A Viral Market Update VIII: A Crisis Test – Value vs Growth, Active vs Passive, Small Cap vs Large!

The shift of funds from passive to active has been occurring for a long time, but the shift was small early in the process. In 1995, less than 5% of money was passively invested (almost entirely in index funds) and that percentage rose to about 10% in 2002 and 20% in 2010. In the last decade, that shift has accelerated, as you can see in the graph below:
Source: Morningstar
The increase in passive investing’s market share has come primarily from almost $4 trillion in funds flowing into passive vehicles, but active investing has also seen outflows in the last five years. While some have attributed this to failures of active investors in the last decade, I believe that active investing has been a loser’s game, as Charley Ellis aptly described it, for decades, and that the shift can be more easily explained by investors having more choices, as trading moves online and becomes close to costless, and readier access to information on how their portfolios are performing.
The Crisis Performance

Active investors have argued that their failures were due to an undisciplined bull market, where their stock pricing expertise was being discounted, and that their time would come when the next crisis hit. There were also dark warnings about how passive investing would lead to liquidity meltdowns and make the next crisis worse. If active investors wanted to have a chance to shine, they have got in their wish in the last few weeks, where their market timing and stock picking skills were in the spotlight. With their expertise, they should have managed to not only to avoid the worst of the damage in the first few weeks, but should have then gained on the upside, by redeploying assets to the sectors/stocks recovering the quickest. While there is anecdotal evidence that some investors were able to do this, with Bill Ackman‘s prescient hedge against the COVID collapse getting much attention, I am sure that there were plenty of other smart investors who not only did not see it coming, but made things worse by doubling down on losing bets or cashing out too early.

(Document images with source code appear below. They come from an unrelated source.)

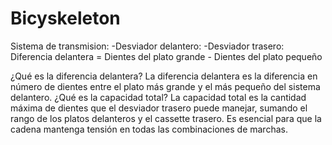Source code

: # Bicyskeleton

Sistema de transmision:
-Desviador delantero:
-Desviador trasero:
    Diferencia delantera = Dientes del plato grande - Dientes del plato pequeño

¿Qué es la diferencia delantera?
    La diferencia delantera es la diferencia en número de dientes entre el plato más grande y el más pequeño del sistema delantero.
¿Qué es la capacidad total?
    La capacidad total es la cantidad máxima de dientes que el desviador trasero puede manejar, sumando el rango de los platos delanteros y el cassette trasero. Es esencial para que la cadena mantenga tensión en todas las combinaciones de marchas.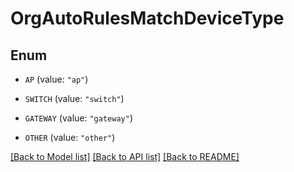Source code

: # OrgAutoRulesMatchDeviceType

## Enum


* `AP` (value: `"ap"`)

* `SWITCH` (value: `"switch"`)

* `GATEWAY` (value: `"gateway"`)

* `OTHER` (value: `"other"`)


[[Back to Model list]](../README.md#documentation-for-models) [[Back to API list]](../README.md#documentation-for-api-endpoints) [[Back to README]](../README.md)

As we look at the bigger picture, the results are, at best, mixed, and hopes that this crisis would vindicate active investors have not come to fruition, at least yet. I looked at Morningstar’s assessment of returns on equity mutual funds in the first quarter of 2020, measured against returns on passive indices for each fund class:

Source: Morningstar
Note that the first quarter included the worst weeks of the crisis (February 14- March 20), and there is little evidence that mutual funds were able to get ahead of their passive counterparts, with only two groups showing outperformance (small and mid-cap value), but active funds collectively under performed by 1.37% during this period. Focusing on market timing skills, tactical asset allocation funds (whose selling pitch is that they can help investors avoid market crisis and bear markets) were down 13.87% during the quarter, at first sight beating the overall US equity market, which was down 20.57%. That comparison is skewed in favor of these funds, though, since tactical asset allocation funds typically tend to invest about 60% in equities, and when adjusted for that equity allocation, they too underperformed the market.
Looking at hedge funds in the first quarter of 2020, the weighted hedge fund index was down 8.5% and saw $33 billion in fund outflows, though there were some bright spots, with macro hedge funds performing much better. Overall, though, there was little to celebrate on the active investing front during this crisis. On the market liquidity front, while much has been made of the swings up and down in the market during this crisis, the market has held up remarkably well. A comparison to the chaos in the last quarter of 2008 suggests that the market has dealt with and continues to deal with this crisis with far more equanimity than it did in 2008. In fact, I think that the financial markets have done far better than politicians, pandemic specialists and market gurus during the last weeks, in the face of uncertainty.